Aitor Alcalde/LIV Golf/Getty Images

If you’re a golf fan and also the type of person who gets pumped and jacked at the thought of guys in suits sending aggrieved messages on fancy letterhead to each other, then this was a big morning for you. PGA Tour commissioner Jay Monahan released a long and fairly spicy statement this morning, saying that all of the golfers who decided to join the new Saudi golf league will be banned from all future PGA Tour events. You are free to shout, “Let’s goooo!” after reading this letter, but I will not respect you for it.

For people who are not fans of golf, or even just casual followers of the sport, this letter probably raises a lot of questions. Specifically: So can these guys still play in the majors, or what? I only really pay attention to the majors. The short answer, for now, is that they sure can.
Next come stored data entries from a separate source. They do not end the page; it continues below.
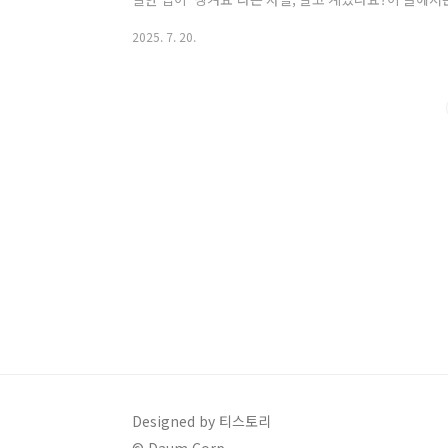
사용하는 방법부터, 가입 시 받을 수 있는 환급 혜택, 사
2025. 7. 20.
눈에 보기 쉽게 총정리해드립니다.💡 왜 서울사랑상품권으
통시장, 음식점, 병원, 약국 등 약 48만 개 가맹점에서 
사용 가능 – 민간 배달앱(배민, 쿠팡이츠 등)에서는 사용 
5~10% 할인된 금액으로 충전 가능..
Designed by 티스토리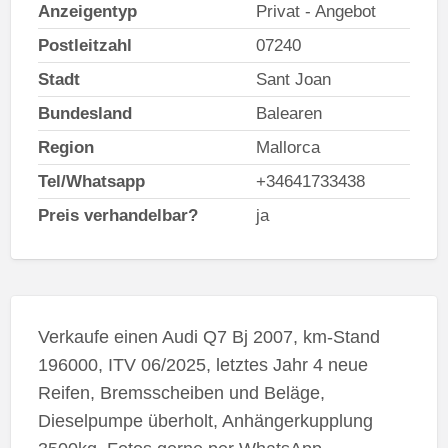
Anzeigentyp
Privat - Angebot
Postleitzahl
07240
Stadt
Sant Joan
Bundesland
Balearen
Region
Mallorca
Tel/Whatsapp
+34641733438
Preis verhandelbar?
ja
Verkaufe einen Audi Q7 Bj 2007, km-Stand
196000, ITV 06/2025, letztes Jahr 4 neue
Reifen, Bremsscheiben und Beläge,
Dieselpumpe überholt, Anhängerkupplung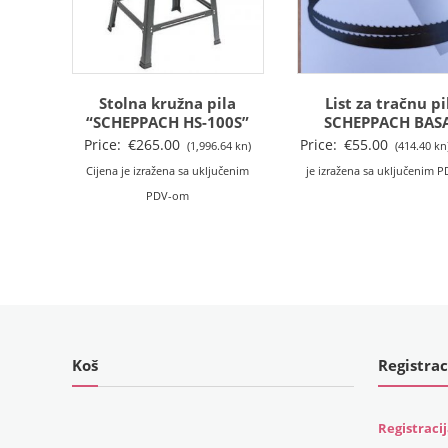
Stolna kružna pila
List za tračnu pi
“SCHEPPACH HS-100S”
SCHEPPACH BAS
Price:
€
265.00
Price:
€
55.00
(1,996.64 kn)
(414.40 kn
Cijena je izražena sa uključenim
je izražena sa uključenim 
PDV-om
Koš
Registrac
Registraci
One of the more confusing things about following golf is trying to make sense of all the different professional tours and governing bodies, and understanding how they each control their little corners of the sport. You’ve got the PGA Tour, the European PGA Tour, the USGA, the R&A, and, most maddeningly, the PGA of America, which is different than the PGA Tour. The USGA is a governing body that sets the rules for golf in the United States and Mexico, while the R&A performs the same function in Europe. The PGA Tour operates 45 or so professional golf tournaments in the U.S. every year, and crowns a tour champion at the end of each season through point totals and a three-tournament playoff format. The European PGA Tour runs a similar tournament schedule in Europe, and crowns its own tour champion using roughly the same format. I honestly do not know what the PGA of America is, or what it does.
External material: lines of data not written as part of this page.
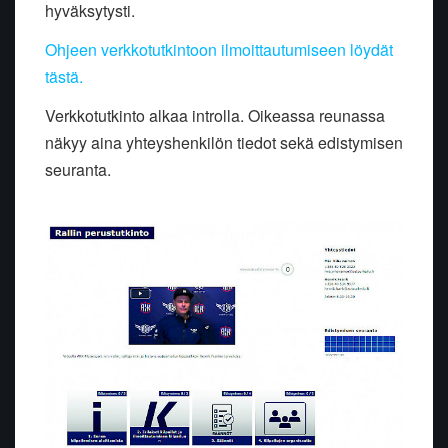
hyväksytysti.
Ohjeen verkkotutkintoon ilmoittautumiseen löydät
tästä.
Verkkotutkinto alkaa introlla. Oikeassa reunassa
näkyy aina yhteyshenkilön tiedot sekä edistymisen
seuranta.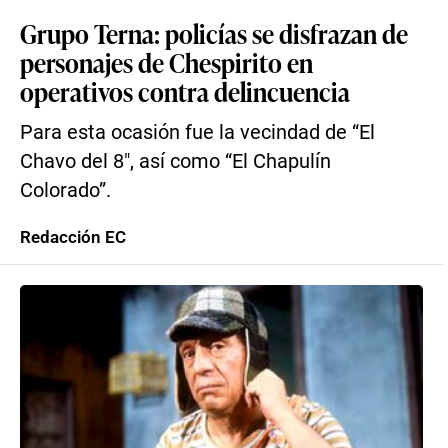
Grupo Terna: policías se disfrazan de
personajes de Chespirito en
operativos contra delincuencia
Para esta ocasión fue la vecindad de “El
Chavo del 8″, así como “El Chapulín
Colorado”.
Redacción EC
So, the Saudi golf gang has so far only been banned from participating in events that are hosted by the PGA Tour, which means they will miss out on a lot of opportunities to play in tournaments and win prize money, and also cannot compete for the tour championship. Crucially, however, this does not mean they are currently barred from participating in any of the four major tournaments that are held each year. That’s because the PGA Tour doesn’t actually put on any of the major tournaments! The Masters belongs to Augusta National, the U.S. Open belongs to the USGA, the Open Championship belongs to the R&A, and the PGA Championship belongs to the PGA of America, which, once again, is not the PGA Tour. Because none of those organizations have said that the golfers who went to the Saudi league will be banned from their tournaments—in fact, the USGA already came out and said that they would all be welcome at the U.S. Open this year—those guys are currently in the clear for participating in each of the major tournaments.

Perhaps the PGA Tour’s actions today will embolden these other tour organizers to initiate bans of their own—I would wager that such an outcome is exactly what the PGA Tour was hoping to trigger with their statement today—but for now you can still expect to see Phil Mickelson and his increasingly bizarre visage bumbling around some of the only golf tournaments you ever bother to watch.